A CTA reuniu-se hoje com a Associação dos Industriais do Caju (AICAJU) no âmbito das visitas aos membros na província de Nampula. O encontro teve como objectivo, auscultar as preocupações e desafios enfrentados pelo sector.
Os representantes da AICAJU queixaram-se das dificuldades que o sector está a atravessar, incluindo a falta de matéria-prima, a proliferação de compradores ilegais e a não observância do preço de referência de 45 meticais o quilograma, por parte de alguns intermediários e comerciantes informais.
Segundo Rui Encarnação, membro da AICAJU, a situação é bastante preocupante pois as indústrias não conseguem comprar castanha directamente dos camponeses devido à proliferação de compradores ilegais que encarecem o custo da matéria-prima.

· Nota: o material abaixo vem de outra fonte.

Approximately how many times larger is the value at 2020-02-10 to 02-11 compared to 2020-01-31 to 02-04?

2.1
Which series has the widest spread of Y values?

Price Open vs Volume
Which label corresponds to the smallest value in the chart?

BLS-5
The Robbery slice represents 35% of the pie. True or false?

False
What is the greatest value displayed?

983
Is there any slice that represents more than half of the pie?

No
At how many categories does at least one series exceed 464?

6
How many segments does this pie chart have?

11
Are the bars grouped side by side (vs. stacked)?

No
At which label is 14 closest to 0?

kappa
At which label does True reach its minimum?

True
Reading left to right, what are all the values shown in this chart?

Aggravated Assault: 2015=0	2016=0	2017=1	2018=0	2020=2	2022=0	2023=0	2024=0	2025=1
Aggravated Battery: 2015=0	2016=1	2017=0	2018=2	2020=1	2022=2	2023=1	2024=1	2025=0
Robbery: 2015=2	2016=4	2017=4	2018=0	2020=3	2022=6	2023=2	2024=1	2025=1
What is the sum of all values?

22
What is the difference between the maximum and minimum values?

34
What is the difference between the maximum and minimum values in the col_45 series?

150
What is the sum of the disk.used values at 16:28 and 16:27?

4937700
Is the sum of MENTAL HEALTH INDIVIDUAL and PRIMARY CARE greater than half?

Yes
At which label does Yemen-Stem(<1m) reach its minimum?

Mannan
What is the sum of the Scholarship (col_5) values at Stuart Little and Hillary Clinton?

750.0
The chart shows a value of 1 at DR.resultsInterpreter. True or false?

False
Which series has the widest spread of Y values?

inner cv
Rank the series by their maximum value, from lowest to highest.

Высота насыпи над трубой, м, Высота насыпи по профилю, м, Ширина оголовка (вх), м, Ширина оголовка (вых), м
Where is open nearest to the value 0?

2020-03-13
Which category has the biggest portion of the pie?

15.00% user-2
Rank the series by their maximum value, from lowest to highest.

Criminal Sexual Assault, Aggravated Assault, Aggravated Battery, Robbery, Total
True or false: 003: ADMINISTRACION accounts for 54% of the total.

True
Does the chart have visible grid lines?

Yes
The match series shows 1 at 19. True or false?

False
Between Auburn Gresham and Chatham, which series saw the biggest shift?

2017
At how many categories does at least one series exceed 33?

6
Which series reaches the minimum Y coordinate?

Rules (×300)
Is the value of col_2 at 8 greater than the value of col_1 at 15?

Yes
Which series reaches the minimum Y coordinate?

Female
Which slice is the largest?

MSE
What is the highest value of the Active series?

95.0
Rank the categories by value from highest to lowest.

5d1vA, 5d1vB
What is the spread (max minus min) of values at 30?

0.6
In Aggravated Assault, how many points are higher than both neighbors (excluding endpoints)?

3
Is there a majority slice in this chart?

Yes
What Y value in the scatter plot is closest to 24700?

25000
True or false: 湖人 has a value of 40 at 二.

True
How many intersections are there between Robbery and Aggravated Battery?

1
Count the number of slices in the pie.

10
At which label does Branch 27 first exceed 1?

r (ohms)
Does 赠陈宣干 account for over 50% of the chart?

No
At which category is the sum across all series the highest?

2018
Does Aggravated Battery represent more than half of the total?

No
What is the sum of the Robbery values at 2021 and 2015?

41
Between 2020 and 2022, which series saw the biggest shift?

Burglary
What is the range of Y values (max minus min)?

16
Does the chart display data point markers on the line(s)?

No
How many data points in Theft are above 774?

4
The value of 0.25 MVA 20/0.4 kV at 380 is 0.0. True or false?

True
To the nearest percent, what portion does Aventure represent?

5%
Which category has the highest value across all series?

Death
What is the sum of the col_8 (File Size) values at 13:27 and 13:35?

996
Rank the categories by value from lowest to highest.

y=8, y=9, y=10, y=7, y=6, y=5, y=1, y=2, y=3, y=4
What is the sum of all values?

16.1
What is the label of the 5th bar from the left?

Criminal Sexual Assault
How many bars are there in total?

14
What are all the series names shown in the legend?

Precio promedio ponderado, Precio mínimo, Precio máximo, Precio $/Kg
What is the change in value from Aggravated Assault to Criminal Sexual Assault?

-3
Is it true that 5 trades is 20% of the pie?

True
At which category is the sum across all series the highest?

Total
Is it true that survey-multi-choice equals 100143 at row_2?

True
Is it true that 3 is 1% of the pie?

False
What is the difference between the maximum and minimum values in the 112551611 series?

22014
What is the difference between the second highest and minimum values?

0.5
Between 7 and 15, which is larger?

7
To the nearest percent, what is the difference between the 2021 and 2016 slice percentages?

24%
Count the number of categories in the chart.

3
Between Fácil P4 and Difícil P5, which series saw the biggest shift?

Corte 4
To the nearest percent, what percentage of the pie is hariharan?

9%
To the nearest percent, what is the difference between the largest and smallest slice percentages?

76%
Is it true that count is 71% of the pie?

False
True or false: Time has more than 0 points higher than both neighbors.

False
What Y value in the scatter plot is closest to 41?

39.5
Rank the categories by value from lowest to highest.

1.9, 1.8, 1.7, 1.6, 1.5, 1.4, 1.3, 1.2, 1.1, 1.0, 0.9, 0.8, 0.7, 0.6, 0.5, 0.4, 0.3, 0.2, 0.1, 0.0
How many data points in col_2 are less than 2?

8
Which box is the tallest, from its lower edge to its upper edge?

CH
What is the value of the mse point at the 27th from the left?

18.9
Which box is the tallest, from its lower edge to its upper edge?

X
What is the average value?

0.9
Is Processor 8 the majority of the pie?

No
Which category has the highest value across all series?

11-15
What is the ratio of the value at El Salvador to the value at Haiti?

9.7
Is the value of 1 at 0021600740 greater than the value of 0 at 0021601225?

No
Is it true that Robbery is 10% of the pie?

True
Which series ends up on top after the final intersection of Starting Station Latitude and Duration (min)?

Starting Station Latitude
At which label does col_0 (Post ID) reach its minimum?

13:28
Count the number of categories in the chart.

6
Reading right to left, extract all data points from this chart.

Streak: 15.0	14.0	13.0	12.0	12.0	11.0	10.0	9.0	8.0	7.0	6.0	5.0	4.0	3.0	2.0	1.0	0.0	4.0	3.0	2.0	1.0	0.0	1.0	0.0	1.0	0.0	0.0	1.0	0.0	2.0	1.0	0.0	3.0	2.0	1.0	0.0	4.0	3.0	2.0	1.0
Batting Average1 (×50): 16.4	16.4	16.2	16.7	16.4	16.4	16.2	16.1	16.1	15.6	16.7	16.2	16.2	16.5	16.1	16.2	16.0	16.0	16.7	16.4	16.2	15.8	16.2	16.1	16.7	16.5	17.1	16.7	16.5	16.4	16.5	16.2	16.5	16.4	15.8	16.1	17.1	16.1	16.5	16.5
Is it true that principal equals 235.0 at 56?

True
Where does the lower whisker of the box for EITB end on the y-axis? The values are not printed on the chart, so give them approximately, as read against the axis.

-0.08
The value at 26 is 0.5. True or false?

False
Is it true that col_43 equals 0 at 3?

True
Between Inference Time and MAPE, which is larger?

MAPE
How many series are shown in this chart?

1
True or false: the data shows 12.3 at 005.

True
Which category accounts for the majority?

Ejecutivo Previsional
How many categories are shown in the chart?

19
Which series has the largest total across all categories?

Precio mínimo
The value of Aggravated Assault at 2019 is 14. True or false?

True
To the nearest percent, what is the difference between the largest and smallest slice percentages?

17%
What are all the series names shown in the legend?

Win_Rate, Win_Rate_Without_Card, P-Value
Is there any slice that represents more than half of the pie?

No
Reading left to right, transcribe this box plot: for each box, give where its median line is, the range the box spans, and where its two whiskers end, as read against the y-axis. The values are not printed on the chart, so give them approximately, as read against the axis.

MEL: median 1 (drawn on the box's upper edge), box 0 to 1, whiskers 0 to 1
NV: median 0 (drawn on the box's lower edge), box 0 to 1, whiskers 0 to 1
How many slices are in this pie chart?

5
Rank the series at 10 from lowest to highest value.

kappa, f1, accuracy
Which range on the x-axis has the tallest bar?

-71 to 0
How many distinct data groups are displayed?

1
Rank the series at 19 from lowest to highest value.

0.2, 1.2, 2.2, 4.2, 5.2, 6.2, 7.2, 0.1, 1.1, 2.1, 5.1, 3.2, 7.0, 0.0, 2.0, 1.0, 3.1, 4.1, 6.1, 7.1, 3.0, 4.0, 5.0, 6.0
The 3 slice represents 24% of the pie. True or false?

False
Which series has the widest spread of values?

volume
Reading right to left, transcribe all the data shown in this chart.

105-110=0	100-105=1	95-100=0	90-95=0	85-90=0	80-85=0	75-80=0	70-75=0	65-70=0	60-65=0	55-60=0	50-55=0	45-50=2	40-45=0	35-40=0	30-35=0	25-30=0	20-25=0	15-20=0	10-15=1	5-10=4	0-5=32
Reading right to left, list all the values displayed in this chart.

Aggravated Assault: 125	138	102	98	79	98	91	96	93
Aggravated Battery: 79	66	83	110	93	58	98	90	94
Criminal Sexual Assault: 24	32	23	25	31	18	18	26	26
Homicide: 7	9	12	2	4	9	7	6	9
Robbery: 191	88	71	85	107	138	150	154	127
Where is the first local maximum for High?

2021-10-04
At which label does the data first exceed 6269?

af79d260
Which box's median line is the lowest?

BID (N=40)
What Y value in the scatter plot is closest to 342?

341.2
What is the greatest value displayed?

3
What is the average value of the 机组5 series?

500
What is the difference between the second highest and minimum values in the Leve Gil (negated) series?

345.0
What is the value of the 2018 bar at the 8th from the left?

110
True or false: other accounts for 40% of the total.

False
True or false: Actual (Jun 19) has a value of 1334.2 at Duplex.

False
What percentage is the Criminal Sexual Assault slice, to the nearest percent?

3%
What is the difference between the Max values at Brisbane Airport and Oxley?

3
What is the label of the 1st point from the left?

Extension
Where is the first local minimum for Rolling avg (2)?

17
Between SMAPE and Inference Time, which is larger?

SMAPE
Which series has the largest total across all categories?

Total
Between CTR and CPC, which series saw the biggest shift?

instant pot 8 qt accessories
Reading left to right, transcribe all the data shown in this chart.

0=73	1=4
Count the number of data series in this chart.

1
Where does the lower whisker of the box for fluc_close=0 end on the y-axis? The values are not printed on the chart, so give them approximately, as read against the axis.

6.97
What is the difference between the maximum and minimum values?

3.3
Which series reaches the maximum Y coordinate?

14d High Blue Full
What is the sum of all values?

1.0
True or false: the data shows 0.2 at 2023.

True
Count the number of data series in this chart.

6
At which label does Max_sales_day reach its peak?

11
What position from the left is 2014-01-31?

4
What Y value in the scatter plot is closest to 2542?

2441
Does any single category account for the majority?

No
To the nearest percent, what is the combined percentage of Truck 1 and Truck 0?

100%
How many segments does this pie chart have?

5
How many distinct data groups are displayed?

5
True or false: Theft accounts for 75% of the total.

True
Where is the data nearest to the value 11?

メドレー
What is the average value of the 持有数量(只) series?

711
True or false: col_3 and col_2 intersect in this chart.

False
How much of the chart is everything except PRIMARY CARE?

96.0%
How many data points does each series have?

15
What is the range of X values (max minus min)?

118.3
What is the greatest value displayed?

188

A AICAJU destacou que há muitos intermediários no circuito de comercialização de caju, o que torna as operações das indústriais insustentáveis. Como resultado, das cerca de 15 fábricas de processamento de castanha que outrora existiam, actualmente apenas 3 encontram-se operacionais e mesmo estas a funcionarem a meio gás.
Para assegurar a continuidade das poucas fábricas ainda em funcionamento, a AICAJU propõe a fixação de quotas na exportação em bruto, assegurando primeiro o abastecimento das indústrias em pelo menos 70% da matéria-prima para o seu funcionamento anual. Adicionalmente, propõe maior controlo na fiscalização para evitar a proliferação dos intermediários e observância do preço de referência.
Estas medidas, segundo a associação, podem ajudar a estabilizar o sector e atrair novos investidores.